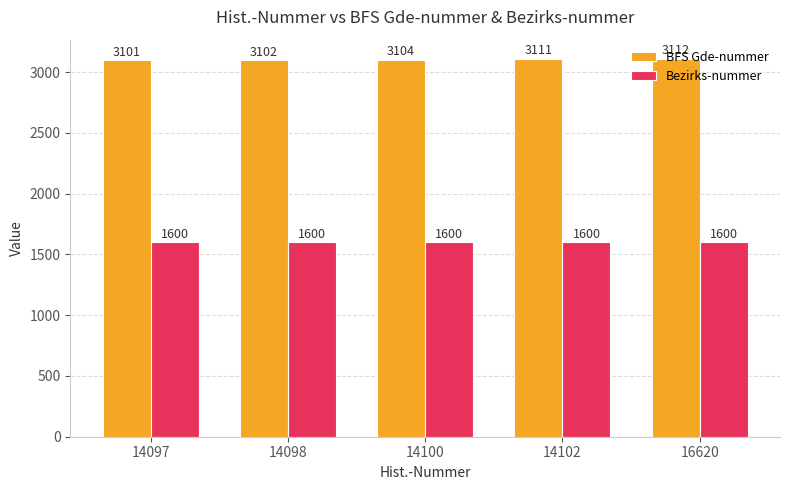

List the series in order of their peak value, lowest first.

Bezirks-nummer, BFS Gde-nummer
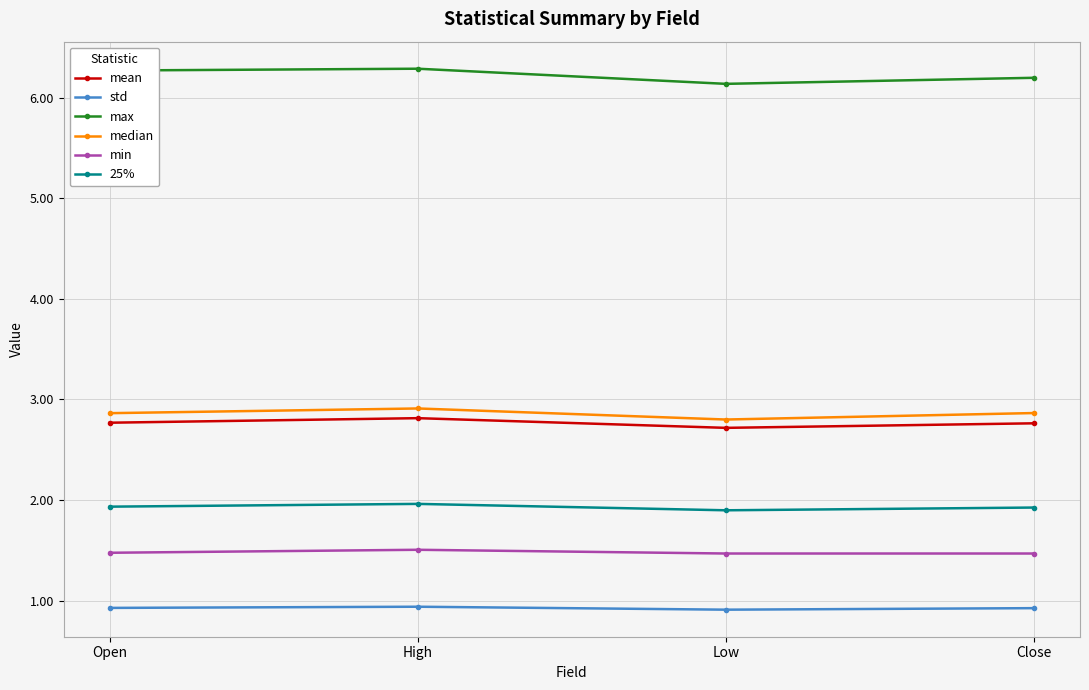

Reading right to left, transcribe all the data shown in this chart.

mean: 2.8	2.7	2.8	2.8
std: 0.9	0.9	0.9	0.9
max: 6.2	6.1	6.3	6.3
median: 2.9	2.8	2.9	2.9
min: 1.5	1.5	1.5	1.5
25%: 1.9	1.9	2.0	1.9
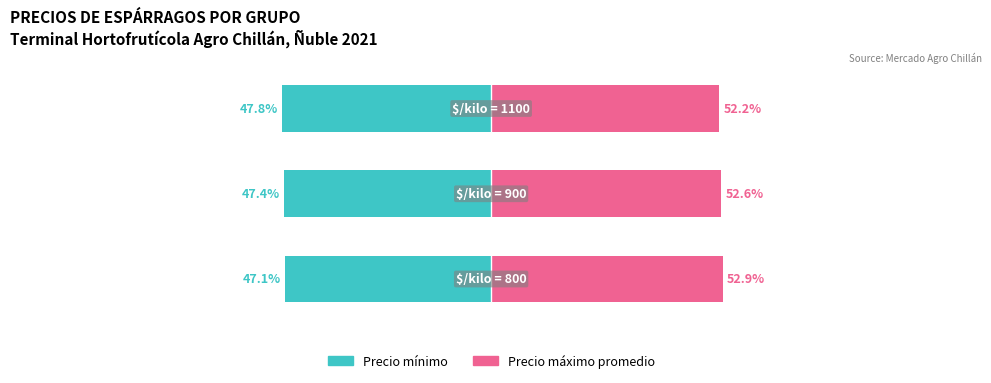

Reading left to right, list all the values displayed in this chart.

Precio mínimo (owner-style): -47.1	-47.4	-47.8
Precio máximo (renter-style): 52.9	52.6	52.2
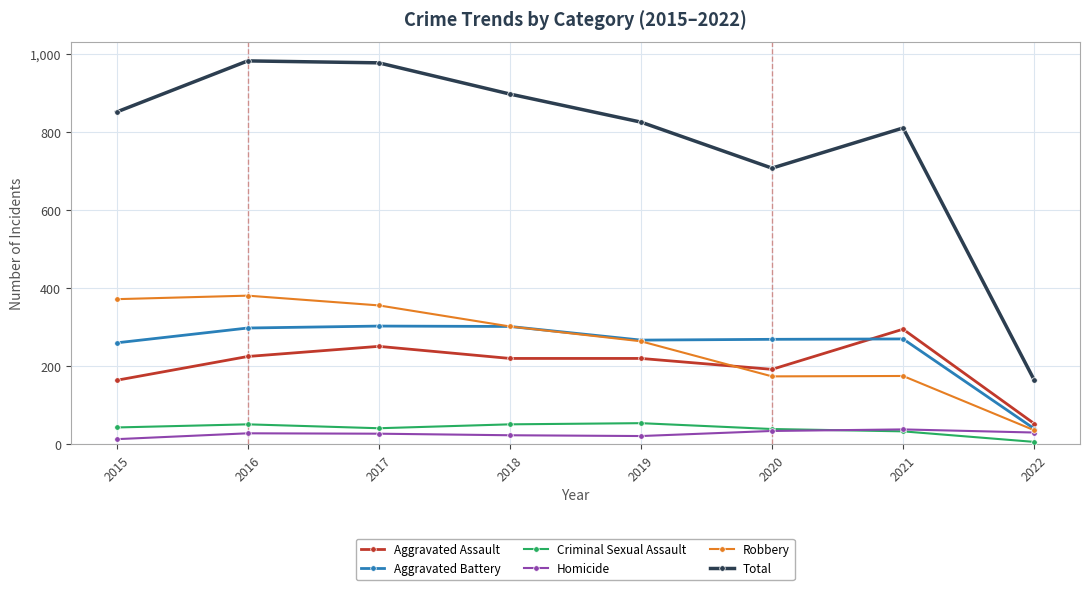

Where does the Robbery series first go above 302?

2015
+ + + +
[Work required]
Extract each line above that contains the word "left" and reproduce those lines unchanged.

[Written solution]
Reading right to left, transcribe all the data shown in this chart.
Reading left to right, list all the values displayed in this chart.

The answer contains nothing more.